(Work task) Copy each of the following records word for word, keeping every line as it appears.

(Information supplied)
★ ★ ★ ★ ★

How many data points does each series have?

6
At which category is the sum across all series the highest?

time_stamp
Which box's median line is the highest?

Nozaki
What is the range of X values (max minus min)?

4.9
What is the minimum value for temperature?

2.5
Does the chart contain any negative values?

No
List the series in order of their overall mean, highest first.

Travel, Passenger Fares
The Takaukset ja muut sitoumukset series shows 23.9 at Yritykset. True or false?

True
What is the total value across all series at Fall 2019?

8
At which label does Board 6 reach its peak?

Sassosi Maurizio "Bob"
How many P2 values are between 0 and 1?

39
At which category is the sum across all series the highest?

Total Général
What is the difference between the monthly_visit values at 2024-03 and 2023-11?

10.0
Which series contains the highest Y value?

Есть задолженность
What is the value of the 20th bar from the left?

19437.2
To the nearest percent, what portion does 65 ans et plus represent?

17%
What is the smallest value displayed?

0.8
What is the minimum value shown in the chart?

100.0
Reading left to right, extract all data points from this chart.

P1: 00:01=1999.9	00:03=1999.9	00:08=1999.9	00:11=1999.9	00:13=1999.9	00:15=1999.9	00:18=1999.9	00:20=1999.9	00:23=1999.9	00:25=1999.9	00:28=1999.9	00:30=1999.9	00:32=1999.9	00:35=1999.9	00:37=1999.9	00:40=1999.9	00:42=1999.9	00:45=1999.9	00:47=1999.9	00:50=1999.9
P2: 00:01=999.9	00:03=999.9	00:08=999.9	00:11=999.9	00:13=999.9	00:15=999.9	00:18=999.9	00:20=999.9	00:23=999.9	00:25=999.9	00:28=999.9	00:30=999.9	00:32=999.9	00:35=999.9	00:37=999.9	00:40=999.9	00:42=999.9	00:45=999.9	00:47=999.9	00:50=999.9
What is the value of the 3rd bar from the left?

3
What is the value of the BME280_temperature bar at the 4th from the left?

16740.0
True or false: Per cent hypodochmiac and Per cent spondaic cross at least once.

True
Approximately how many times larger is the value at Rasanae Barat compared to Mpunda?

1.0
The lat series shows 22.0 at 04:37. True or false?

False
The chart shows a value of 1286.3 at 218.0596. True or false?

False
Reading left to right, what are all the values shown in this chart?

★ ★ ★ ★ ★

(Task answer)
How many data points does each series have?

6
At which category is the sum across all series the highest?

time_stamp
Which box's median line is the highest?

Nozaki
What is the range of X values (max minus min)?

4.9
What is the minimum value for temperature?

2.5
Does the chart contain any negative values?

No
List the series in order of their overall mean, highest first.

Travel, Passenger Fares
The Takaukset ja muut sitoumukset series shows 23.9 at Yritykset. True or false?

True
What is the total value across all series at Fall 2019?

8
At which label does Board 6 reach its peak?

Sassosi Maurizio "Bob"
How many P2 values are between 0 and 1?

39
At which category is the sum across all series the highest?

Total Général
What is the difference between the monthly_visit values at 2024-03 and 2023-11?

10.0
Which series contains the highest Y value?

Есть задолженность
What is the value of the 20th bar from the left?

19437.2
To the nearest percent, what portion does 65 ans et plus represent?

17%
What is the smallest value displayed?

0.8
What is the minimum value shown in the chart?

100.0
Reading left to right, extract all data points from this chart.

P1: 00:01=1999.9	00:03=1999.9	00:08=1999.9	00:11=1999.9	00:13=1999.9	00:15=1999.9	00:18=1999.9	00:20=1999.9	00:23=1999.9	00:25=1999.9	00:28=1999.9	00:30=1999.9	00:32=1999.9	00:35=1999.9	00:37=1999.9	00:40=1999.9	00:42=1999.9	00:45=1999.9	00:47=1999.9	00:50=1999.9
P2: 00:01=999.9	00:03=999.9	00:08=999.9	00:11=999.9	00:13=999.9	00:15=999.9	00:18=999.9	00:20=999.9	00:23=999.9	00:25=999.9	00:28=999.9	00:30=999.9	00:32=999.9	00:35=999.9	00:37=999.9	00:40=999.9	00:42=999.9	00:45=999.9	00:47=999.9	00:50=999.9
What is the value of the 3rd bar from the left?

3
What is the value of the BME280_temperature bar at the 4th from the left?

16740.0
True or false: Per cent hypodochmiac and Per cent spondaic cross at least once.

True
Approximately how many times larger is the value at Rasanae Barat compared to Mpunda?

1.0
The lat series shows 22.0 at 04:37. True or false?

False
The chart shows a value of 1286.3 at 218.0596. True or false?

False
Reading left to right, what are all the values shown in this chart?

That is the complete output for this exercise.